Muchas gracias, P., y perdona la tardanza en contestar. Sí, es posible que la adoración por el impacto del acontecimiento, ese genial simulacro en alta definición del evento real, sea la tecnología punta que utilizamos para apartarnos de lo real.

 

Tampoco estamos en desacuerdo en que la ambivalencia salvífica (que nos salvaría de tanta salvación inyectada) está en las palabras,  en las cosas envueltas por palabras, en las palabras que convocan a las cosas. Precisamente una de las diferencias entre lo real que algunos defendemos y la realidad que nos vende el espectáculo es que lo primero implica al verbo (a ese verbo que «era en el principio») y el impacto que nos vende el simulacro desaloja a la vez las palabras y las cosas, sustituyendo al aura de la presencia, su palabra interior, por el impacto encadenado, con efectos especiales y en 3D.

 

Llevo años trabajando en esto, pero requería unas cuantas líneas. La tierra, la existencia, es algo que se encuentra al otro lado de la palabra, en la consumación (poética o común) del lenguaje. Si nos falta tierra y territorio, y yo creo que nos falta, es porque nos faltan a la vez palabras que le den sentido a la tierra. A cambio, tenemos efectos especiales… Es cierto que no hay hechos sin lenguaje y el pragmatismo que nos vende tanto hecho pretendidamente rotundo e indiscutible nos está vendiendo a la vez palabras castradas, que se adaptan a la corteza de lo visible.

 

Pero sí que hay una posible diferencia, que no tendría por qué haber… o que tal vez es un equívoco de lenguaje.

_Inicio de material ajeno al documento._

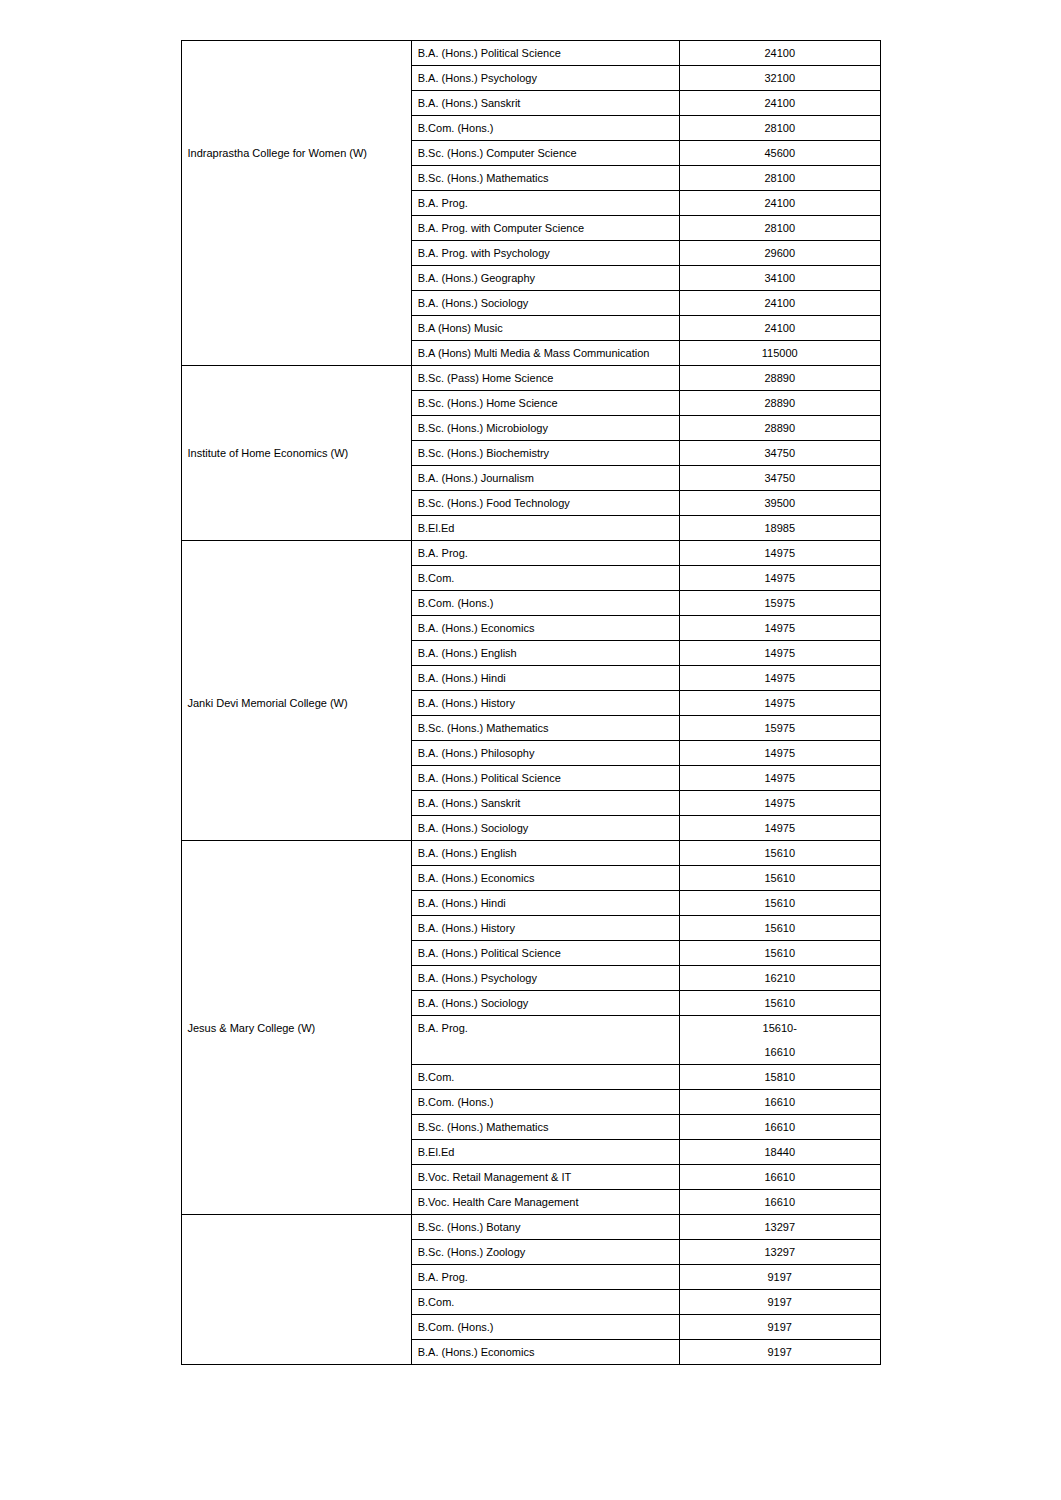| | B.A. (Hons.) Political Science | 24100 |
| | B.A. (Hons.) Psychology | 32100 |
| | B.A. (Hons.) Sanskrit | 24100 |
| | B.Com. (Hons.) | 28100 |
| Indraprastha College for Women (W) | B.Sc. (Hons.) Computer Science | 45600 |
| | B.Sc. (Hons.) Mathematics | 28100 |
| | B.A. Prog. | 24100 |
| | B.A. Prog. with Computer Science | 28100 |
| | B.A. Prog. with Psychology | 29600 |
| | B.A. (Hons.) Geography | 34100 |
| | B.A. (Hons.) Sociology | 24100 |
| | B.A (Hons) Music | 24100 |
| | B.A (Hons) Multi Media & Mass Communication | 115000 |
| | B.Sc. (Pass) Home Science | 28890 |
| | B.Sc. (Hons.) Home Science | 28890 |
| | B.Sc. (Hons.) Microbiology | 28890 |
| Institute of Home Economics (W) | B.Sc. (Hons.) Biochemistry | 34750 |
| | B.A. (Hons.) Journalism | 34750 |
| | B.Sc. (Hons.) Food Technology | 39500 |
| | B.El.Ed | 18985 |
| | B.A. Prog. | 14975 |
| | B.Com. | 14975 |
| | B.Com. (Hons.) | 15975 |
| | B.A. (Hons.) Economics | 14975 |
| | B.A. (Hons.) English | 14975 |
| | B.A. (Hons.) Hindi | 14975 |
| Janki Devi Memorial College (W) | B.A. (Hons.) History | 14975 |
| | B.Sc. (Hons.) Mathematics | 15975 |
| | B.A. (Hons.) Philosophy | 14975 |
| | B.A. (Hons.) Political Science | 14975 |
| | B.A. (Hons.) Sanskrit | 14975 |
| | B.A. (Hons.) Sociology | 14975 |
| | B.A. (Hons.) English | 15610 |
| | B.A. (Hons.) Economics | 15610 |
| | B.A. (Hons.) Hindi | 15610 |
| | B.A. (Hons.) History | 15610 |
| | B.A. (Hons.) Political Science | 15610 |
| | B.A. (Hons.) Psychology | 16210 |
| | B.A. (Hons.) Sociology | 15610 |
| Jesus & Mary College (W) | B.A. Prog. | 15610- |
| | | 16610 |
| | B.Com. | 15810 |
| | B.Com. (Hons.) | 16610 |
| | B.Sc. (Hons.) Mathematics | 16610 |
| | B.El.Ed | 18440 |
| | B.Voc. Retail Management & IT | 16610 |
| | B.Voc. Health Care Management | 16610 |
| | B.Sc. (Hons.) Botany | 13297 |
| | B.Sc. (Hons.) Zoology | 13297 |
| | B.A. Prog. | 9197 |
| | B.Com. | 9197 |
| | B.Com. (Hons.) | 9197 |
| | B.A. (Hons.) Economics | 9197 |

La tierra sí existe: es un absoluto en el que nacemos, amamos, morimos y nos entierran. Mucho antes de eso, podemos tropezar y sangrar en cualquier roca. La exterioridad terrenal no es un invento nuestro, sino de la palabra que no es nuestra, la palabra que tiene lo más lejano dentro. La palabra, que está en el principio en las cosas mismas, sostiene la exterioridad del mundo.

 

La tierra sólo es la encarnación geográfica de la palabra, una palabra que también es cuerpo y cosa. Cosas y palabras son dos caras de la misma moneda, dos atributos de la misma sustancia. Y desde luego, el lenguaje no es del hombre. Por eso nos pasamos la vida descubriéndolo y reviviendo el mundo en las palabras. La primera lengua no es la materna, sino una corriente de silencio, sonidos y ecos quebrados que está en los entresijos de cualquier lenguaje. De hecho, quien habla bien una lengua (y hoy encontramos muchos charlatanes y muy poco oradores) es porque tiene buena relación con sus grietas, ese silencio terrenal del cual se alimenta todo lenguaje.

 

Estos días he pensado que hasta lo «arbitrario» (Saussure) del signo, noción que es inseparable de una lingüística que separa el lenguaje humano de las cosas sin lenguaje; quiero decir, ese aparente absurdo de llamarle silla a algo que podía llamarse de otro modo (que de hecho se llama de muchos otros modos), es un signo de la extrañeza de las cosas, del hecho de que los sólidos descansan en lo más inane del mundo, llámesele a eso palabra o pensamiento.

 

Bueno, gracias por iniciar esto. Pero es para tomarse unas cañas. Hoy o mañana te llegará una convocatoria que puede estar muy bien: hablo con una monja zen este viernes. Me encantaría vernos por allí y que además difundas la convocatoria.